Luego aprendí un poco de historia universal cuando iba en el CCH, la maestra no nos miraba a nosotros, pero parecía que tenía frente a sí al mismísimo Bonaparte o a Churchill o a Hitler. Me quedó claro que México es uno entre muchos, que nuestra realidad lacerante es consecuencia de un desorden en todos los ámbitos de nuestra vida. Historia de México, de América, propiamente, no creo haber aprendido. Sólo sé que en la secundaria me dijeron que no hay buenos ni malos, que tanto Miguel Hidalgo como Maximiliano, Porfirio y Vasconcelos tenían mucho que enseñar y mucho que ocultar.
Pero eso sí, el odio incomprensible hacia Hernán Cortés fue inamovible. Desde la primaria, la secu y la prepa no recuerdo nunca a nadie decir: “Cortés fue un hombre de su época, en busca de nuevos territorios llegó a los aztecas y, cegado por la pasión religiosa del momento, arrasó con los antiguos dioses pues los aztecas eran una sociedad entregada a los sacrificios…” Todo lo que se decía era que los españoles vinieron a arruinar nuestras raíces, vinieron a contaminar de sus prejuicios y clases sociales la limpia percepción de la vida que nuestros antiguos guardaban.
La ruta de Hernán Cortés de Fernando Benítez nos hace viajar junto con el español a través de los mares y las costas americanas, la prosa tan exquisita nos sumerge en las maravillas de la nueva tierra, todo es asombroso ante nosotros. Pocos mexicanos, casi nadie, se salvan de no tener sangre indígena y “extranjera” en el cuerpo. Yo, por ejemplo, sé que la familia de mi abuela materna era española y vino a México a asentarse en las tierras del mágico Tepotzotlán. Benítez crea una reflexión certera y dolorosa sobre nuestras raíces, sobre el significado de ser criollo o mestizo y de cómo la sociedad fue amoldando a los nuevos héroes que… bueno, basta decir que México sigue sumido en la miseria.

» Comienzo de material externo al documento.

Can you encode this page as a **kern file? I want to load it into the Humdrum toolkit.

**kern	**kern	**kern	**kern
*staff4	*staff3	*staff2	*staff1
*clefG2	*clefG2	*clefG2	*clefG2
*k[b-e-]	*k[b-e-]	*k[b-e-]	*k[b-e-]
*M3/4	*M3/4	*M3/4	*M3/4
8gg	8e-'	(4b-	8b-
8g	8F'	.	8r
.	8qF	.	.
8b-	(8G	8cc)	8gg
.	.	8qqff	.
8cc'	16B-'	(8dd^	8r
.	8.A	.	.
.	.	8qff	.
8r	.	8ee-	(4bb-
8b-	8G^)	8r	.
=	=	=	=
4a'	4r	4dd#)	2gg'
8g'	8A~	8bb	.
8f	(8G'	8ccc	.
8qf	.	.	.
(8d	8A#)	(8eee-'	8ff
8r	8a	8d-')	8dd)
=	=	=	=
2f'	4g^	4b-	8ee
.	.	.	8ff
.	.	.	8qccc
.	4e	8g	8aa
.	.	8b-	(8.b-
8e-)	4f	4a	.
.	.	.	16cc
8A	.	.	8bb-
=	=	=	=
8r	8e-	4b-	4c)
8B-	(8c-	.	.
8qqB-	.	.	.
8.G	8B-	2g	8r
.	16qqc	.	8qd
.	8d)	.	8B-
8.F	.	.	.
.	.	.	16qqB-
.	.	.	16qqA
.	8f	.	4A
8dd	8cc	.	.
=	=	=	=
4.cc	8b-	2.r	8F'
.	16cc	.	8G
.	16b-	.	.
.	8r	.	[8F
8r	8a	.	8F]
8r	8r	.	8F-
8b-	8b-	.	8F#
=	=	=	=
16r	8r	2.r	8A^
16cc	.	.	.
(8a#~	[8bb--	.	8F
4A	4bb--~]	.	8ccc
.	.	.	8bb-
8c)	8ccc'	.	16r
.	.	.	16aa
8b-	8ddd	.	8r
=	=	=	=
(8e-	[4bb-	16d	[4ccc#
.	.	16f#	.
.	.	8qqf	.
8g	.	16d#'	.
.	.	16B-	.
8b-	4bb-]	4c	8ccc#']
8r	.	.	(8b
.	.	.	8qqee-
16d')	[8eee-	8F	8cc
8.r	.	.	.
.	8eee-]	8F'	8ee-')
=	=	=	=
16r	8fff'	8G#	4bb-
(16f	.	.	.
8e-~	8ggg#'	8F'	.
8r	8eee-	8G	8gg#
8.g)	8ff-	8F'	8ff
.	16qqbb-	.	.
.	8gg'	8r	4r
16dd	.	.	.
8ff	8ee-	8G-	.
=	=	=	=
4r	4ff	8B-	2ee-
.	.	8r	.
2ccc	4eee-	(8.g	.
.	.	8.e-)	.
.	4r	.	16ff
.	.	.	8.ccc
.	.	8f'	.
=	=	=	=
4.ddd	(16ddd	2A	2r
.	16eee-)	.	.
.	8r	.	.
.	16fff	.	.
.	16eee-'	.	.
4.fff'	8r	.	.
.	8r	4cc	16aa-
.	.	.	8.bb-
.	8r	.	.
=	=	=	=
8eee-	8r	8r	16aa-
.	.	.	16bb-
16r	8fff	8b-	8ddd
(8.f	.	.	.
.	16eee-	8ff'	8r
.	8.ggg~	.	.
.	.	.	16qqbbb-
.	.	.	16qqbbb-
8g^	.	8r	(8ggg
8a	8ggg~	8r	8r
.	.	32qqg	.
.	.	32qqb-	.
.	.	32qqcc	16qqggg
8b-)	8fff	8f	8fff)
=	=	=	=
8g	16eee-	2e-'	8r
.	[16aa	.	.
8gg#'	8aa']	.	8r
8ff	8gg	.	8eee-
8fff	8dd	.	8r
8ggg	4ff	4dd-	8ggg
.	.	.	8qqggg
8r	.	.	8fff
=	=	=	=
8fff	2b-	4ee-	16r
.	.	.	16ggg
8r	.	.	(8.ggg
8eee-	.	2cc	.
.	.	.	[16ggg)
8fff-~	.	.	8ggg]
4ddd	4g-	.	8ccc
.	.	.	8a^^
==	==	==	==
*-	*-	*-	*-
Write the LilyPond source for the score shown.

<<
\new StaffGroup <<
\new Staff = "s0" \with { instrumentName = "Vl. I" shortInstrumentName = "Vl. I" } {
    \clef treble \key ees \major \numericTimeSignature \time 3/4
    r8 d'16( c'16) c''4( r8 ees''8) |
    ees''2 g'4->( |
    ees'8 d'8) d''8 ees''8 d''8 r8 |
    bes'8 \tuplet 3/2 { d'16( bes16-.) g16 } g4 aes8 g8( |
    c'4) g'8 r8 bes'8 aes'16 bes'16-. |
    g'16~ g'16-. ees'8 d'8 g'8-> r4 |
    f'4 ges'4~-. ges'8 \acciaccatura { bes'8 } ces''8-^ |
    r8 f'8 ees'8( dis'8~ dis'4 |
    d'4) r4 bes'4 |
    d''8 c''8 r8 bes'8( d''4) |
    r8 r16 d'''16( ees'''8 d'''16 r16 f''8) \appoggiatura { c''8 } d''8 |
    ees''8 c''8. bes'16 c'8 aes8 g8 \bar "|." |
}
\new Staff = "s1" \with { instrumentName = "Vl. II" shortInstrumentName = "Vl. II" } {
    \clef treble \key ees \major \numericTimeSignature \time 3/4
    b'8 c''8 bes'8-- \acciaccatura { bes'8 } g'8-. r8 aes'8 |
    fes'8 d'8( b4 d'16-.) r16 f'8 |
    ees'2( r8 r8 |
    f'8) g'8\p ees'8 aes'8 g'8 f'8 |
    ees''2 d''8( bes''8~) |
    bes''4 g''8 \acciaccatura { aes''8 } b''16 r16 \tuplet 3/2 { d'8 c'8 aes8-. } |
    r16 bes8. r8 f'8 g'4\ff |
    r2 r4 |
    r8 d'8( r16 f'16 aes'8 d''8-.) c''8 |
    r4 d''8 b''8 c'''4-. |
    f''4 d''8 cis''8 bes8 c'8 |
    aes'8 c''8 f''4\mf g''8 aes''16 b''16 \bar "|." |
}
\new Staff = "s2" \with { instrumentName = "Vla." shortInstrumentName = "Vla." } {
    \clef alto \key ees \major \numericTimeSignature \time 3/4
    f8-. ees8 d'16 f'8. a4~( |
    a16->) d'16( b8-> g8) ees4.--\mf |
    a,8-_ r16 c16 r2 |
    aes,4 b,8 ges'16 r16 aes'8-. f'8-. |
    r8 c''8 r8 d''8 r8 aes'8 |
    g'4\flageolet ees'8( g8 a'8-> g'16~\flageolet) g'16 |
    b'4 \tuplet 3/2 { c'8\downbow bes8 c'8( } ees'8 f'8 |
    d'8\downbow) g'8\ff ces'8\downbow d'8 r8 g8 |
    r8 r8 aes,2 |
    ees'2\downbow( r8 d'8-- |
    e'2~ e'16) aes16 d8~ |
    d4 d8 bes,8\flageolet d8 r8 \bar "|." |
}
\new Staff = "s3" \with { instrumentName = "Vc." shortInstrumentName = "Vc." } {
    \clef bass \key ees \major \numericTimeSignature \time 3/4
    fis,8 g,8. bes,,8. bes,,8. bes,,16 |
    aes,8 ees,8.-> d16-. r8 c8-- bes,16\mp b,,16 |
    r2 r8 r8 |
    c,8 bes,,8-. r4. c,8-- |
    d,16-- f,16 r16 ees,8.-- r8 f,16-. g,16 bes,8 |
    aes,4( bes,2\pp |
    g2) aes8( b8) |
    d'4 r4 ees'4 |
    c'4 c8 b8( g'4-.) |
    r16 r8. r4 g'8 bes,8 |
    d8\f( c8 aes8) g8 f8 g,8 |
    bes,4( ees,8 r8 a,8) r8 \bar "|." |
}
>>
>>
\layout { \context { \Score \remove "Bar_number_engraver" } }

Pero antes de llegar a la trágica conclusión (que, ahora que lo pienso, también puede ser un deje de esperanza por parte del autor), hacemos todo el recorrido de Cortés hasta la gran Tenochtitlan. Es mágico el libro, porque luego de contar lo sucedido hace siglos, Benítez se enfrasca en una reflexión de los lugares en la actualidad (bueno, en su actualidad, hace 50 años). “Así era Xalapa cuando los españoles la vieron por primera vez, así es ahora Xalapa, ¡miren qué hermosa!” ¿Qué podemos decir hoy de ella?
El dibujo que hace de Tlaxcala es impresionante, a nadie que haya puesto atención en sus clases se le olvida que los tlaxcaltecas junto con la Malinche son el epítome de la traición, pero ante la pluma de Benítez se destacan como personajes inteligentes cuyas acciones fueron el resultado de una sed de venganza, pero antes de eso, de un deseo de permanecer vivos.
Recomiendo ampliamente el libro a todos aquellos que quieran entender mejor el trance histórico de descubrir un nuevo mundo, que casualmente resulta ser el mundo en que vivimos: México. Benítez no aburre, sino que parece que uno estuviera leyendo el cofre de tesoros, y hay una gran bibliografía que lo respalda, además de anécdotas curiosas que, estoy segura, nadie ha escuchado en sus clases de historia. Además, la reflexión constante del pasado con el presente hacen que a uno se le antoje ir a recorrer los pueblos mexicanos que suelen quedar relegados a los sueños de conocer Europa. ¡Si en México hay tanto!